Interview with Taras Lanchev, Founder at Meeting Schedule Software Company Calbot

Calbot is an enterprise meeting scheduling software for professional services companies. It helps people from different companies find a mutually available time for a meeting. Instead of emailing back-and-forth about the best time to meet, Calbot privately scans calendars from different services to find overlapping gaps that work for everyone.

This way, people working on investments, transactions, litigations, consulting projects, M&As and other work with people from different companies can quickly find time when everyone is available. On average, Calbot saves busy professionals 9-10% of their time which would otherwise be wasted on scheduling meetings.
 
 
Team - Calbot
 

How did you come up with the idea for the company?

 
When I was at university I always struggled to find time to work on group projects we had. My group mates always had different timetables to mine and were involved in different co-curricular activities to me. I thought that the solution to that problem was to scan everyone’s timetables to find gaps that would work for everyone. After spending sometime building the prototype and testing it with a few students I quickly learnt that students were not willing to pay for this solution.

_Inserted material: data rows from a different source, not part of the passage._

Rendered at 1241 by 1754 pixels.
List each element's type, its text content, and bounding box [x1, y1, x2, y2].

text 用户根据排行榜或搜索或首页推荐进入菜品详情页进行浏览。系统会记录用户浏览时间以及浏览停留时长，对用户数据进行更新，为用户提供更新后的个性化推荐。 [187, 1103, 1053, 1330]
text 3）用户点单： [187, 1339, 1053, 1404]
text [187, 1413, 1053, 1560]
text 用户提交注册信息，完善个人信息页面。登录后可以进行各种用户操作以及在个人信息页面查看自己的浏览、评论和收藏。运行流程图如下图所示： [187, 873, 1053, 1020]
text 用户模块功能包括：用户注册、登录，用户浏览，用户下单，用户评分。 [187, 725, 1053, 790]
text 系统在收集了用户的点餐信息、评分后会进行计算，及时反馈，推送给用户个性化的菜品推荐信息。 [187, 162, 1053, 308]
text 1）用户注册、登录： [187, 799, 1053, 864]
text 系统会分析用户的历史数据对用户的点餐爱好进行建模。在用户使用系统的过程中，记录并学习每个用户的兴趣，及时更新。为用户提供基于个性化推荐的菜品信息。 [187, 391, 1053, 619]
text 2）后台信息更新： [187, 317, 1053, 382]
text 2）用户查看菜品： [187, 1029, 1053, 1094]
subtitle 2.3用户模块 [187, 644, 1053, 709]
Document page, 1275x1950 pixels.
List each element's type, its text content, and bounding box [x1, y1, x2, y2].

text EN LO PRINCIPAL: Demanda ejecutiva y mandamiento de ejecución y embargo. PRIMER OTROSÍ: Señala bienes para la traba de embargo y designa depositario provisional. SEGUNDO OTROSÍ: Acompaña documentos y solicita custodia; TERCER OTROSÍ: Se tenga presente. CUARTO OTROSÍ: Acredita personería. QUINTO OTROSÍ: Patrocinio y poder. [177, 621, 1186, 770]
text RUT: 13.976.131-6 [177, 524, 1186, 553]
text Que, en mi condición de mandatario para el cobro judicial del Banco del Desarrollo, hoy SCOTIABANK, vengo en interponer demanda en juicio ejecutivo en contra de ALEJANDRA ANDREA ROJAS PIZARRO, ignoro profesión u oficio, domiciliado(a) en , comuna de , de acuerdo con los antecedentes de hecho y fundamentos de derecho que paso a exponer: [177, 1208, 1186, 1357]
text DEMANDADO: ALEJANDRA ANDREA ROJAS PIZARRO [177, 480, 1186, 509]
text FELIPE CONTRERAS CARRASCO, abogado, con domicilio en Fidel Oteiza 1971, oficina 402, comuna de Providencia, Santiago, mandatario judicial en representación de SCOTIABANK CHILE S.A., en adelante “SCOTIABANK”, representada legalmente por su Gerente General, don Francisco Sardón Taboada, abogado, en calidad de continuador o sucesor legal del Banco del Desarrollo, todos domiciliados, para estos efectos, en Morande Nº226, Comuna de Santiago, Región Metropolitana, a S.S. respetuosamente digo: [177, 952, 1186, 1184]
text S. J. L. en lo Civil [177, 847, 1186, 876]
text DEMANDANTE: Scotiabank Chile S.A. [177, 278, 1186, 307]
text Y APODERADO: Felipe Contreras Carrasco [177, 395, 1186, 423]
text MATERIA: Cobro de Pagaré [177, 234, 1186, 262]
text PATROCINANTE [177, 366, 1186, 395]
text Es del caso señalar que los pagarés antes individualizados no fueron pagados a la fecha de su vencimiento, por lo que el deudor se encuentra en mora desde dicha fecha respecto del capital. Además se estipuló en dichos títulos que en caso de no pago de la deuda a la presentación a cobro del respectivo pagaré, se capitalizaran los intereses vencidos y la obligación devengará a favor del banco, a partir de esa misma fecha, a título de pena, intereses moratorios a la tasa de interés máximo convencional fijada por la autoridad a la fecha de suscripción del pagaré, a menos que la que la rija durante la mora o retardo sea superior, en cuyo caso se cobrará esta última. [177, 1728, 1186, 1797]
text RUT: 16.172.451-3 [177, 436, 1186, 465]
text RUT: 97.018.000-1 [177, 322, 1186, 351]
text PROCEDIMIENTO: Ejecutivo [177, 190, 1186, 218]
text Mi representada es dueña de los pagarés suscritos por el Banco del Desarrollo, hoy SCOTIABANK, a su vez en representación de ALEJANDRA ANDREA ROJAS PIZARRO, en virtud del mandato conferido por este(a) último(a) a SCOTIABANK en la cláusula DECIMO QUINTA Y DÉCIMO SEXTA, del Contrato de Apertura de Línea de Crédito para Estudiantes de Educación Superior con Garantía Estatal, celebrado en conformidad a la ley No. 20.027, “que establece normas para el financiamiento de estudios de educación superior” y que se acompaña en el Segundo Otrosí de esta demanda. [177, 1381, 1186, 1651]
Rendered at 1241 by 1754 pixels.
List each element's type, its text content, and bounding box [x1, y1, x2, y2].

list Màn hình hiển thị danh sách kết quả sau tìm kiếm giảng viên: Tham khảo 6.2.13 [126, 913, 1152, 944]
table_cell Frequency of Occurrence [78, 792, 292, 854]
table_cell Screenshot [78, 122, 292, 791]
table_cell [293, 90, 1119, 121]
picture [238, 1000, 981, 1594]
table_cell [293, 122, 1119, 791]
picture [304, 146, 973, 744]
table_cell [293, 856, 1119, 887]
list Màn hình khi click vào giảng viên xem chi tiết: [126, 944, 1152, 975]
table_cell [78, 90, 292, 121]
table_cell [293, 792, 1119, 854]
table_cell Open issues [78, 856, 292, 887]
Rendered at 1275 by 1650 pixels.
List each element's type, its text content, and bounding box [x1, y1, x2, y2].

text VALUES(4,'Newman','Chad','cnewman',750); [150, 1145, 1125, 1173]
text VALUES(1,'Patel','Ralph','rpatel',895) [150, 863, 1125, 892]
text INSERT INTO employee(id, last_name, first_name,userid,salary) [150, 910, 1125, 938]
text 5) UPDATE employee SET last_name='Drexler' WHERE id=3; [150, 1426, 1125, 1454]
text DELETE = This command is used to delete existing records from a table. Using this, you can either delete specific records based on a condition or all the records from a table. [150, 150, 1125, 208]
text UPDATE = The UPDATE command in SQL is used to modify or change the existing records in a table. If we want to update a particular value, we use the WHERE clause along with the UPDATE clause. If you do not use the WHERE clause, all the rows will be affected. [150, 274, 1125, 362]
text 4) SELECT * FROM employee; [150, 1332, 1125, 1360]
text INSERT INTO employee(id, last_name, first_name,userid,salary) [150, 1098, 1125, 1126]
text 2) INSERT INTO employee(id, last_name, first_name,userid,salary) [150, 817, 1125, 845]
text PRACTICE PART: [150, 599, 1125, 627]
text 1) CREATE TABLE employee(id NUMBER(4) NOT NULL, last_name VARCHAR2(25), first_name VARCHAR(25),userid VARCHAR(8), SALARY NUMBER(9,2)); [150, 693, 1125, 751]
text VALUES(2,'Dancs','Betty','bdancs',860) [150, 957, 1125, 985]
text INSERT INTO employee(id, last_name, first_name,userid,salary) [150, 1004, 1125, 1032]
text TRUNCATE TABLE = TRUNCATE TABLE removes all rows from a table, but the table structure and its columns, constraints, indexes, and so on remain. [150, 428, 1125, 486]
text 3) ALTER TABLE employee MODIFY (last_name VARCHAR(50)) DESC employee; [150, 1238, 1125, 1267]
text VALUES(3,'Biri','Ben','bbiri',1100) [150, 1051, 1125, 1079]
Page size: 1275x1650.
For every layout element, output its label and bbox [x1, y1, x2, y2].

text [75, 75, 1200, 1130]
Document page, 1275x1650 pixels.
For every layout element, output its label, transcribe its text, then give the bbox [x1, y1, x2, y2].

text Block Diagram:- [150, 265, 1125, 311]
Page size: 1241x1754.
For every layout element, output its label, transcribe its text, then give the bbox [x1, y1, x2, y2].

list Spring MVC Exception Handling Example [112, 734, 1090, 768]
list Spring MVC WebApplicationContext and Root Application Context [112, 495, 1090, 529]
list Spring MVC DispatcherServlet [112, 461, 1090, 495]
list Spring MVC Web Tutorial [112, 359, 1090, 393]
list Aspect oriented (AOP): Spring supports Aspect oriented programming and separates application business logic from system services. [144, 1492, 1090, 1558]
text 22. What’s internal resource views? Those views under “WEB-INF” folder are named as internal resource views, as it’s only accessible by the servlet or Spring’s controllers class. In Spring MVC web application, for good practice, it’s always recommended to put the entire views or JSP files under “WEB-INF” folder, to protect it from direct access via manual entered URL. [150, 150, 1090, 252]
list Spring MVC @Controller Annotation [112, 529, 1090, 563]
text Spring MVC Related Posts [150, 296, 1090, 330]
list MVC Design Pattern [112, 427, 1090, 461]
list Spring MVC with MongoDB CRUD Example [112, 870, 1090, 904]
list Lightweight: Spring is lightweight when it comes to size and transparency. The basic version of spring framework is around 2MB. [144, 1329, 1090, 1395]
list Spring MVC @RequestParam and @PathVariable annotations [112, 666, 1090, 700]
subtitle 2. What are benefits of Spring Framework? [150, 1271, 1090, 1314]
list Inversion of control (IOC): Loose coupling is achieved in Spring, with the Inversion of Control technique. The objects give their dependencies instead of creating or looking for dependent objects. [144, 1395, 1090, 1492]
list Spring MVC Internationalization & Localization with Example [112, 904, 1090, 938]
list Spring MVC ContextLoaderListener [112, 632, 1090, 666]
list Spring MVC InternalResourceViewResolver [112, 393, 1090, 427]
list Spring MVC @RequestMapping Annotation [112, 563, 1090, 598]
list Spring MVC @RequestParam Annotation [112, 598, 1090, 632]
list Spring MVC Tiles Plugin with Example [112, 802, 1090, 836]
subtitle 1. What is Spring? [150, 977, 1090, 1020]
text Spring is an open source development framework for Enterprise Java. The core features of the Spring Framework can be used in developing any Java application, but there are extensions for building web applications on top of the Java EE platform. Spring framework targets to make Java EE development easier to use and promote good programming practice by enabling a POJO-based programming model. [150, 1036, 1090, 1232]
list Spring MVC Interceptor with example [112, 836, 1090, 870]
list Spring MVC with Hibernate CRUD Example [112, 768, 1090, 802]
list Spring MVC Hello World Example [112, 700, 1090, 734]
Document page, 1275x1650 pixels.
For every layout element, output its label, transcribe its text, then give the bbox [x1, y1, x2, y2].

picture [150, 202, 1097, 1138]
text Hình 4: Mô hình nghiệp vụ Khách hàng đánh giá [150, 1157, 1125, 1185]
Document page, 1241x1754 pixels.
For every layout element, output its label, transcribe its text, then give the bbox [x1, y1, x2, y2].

To see where this solution would be useful, I went to the city and joined a number of tech/startup/business meet-ups where I quickly learnt that this problem of finding mutually available gaps for groups of people was also prevalent in professional services firms. People in those firms would normally work on external projects with external people and firms and so would always struggle to find times when all external parties are available because their calendars wouldn’t talk to each other. As a result, I went back to redevelop Calbot into what it is today.
 

 

What advise would you give to aspiring young entrepreneurs?

 
I think one of the best ways of starting a business is speaking to people to find genuine problems that need solving. It is highly unlikely that an entrepreneur knows the problem inside out (unless they have worked in an organisation for many years) and is able to address is adequately. A much better approach, in my view, is to let end users design the solution for you and essentially tell you exactly what to build.

This way you can be certain that you are building something useful and that would be used by people. Additionally, this also gives you a good source of beta users to trial your software once it is ready.
 

What can we hope to see from Calbot in the future?

 
At the moment, we are very busy with arranging and running pilots with financial services firms. However, in the future we want to raise another round of funding and grow Calbot into other branches of professional services firms. We are particularly interested in law, consulting and accounting.

From the product side, there are a few exiting developments in the pipeline. We are making Calbot smarter with smart filters which would help people get more “deep”, undistracted, work done whilst also helping them schedule meetings quicker with smart filters which would know whether certain meetings, phone calls or video conferences can be booked back-to-back or whether there needs to be a buffer between them to help you prepare.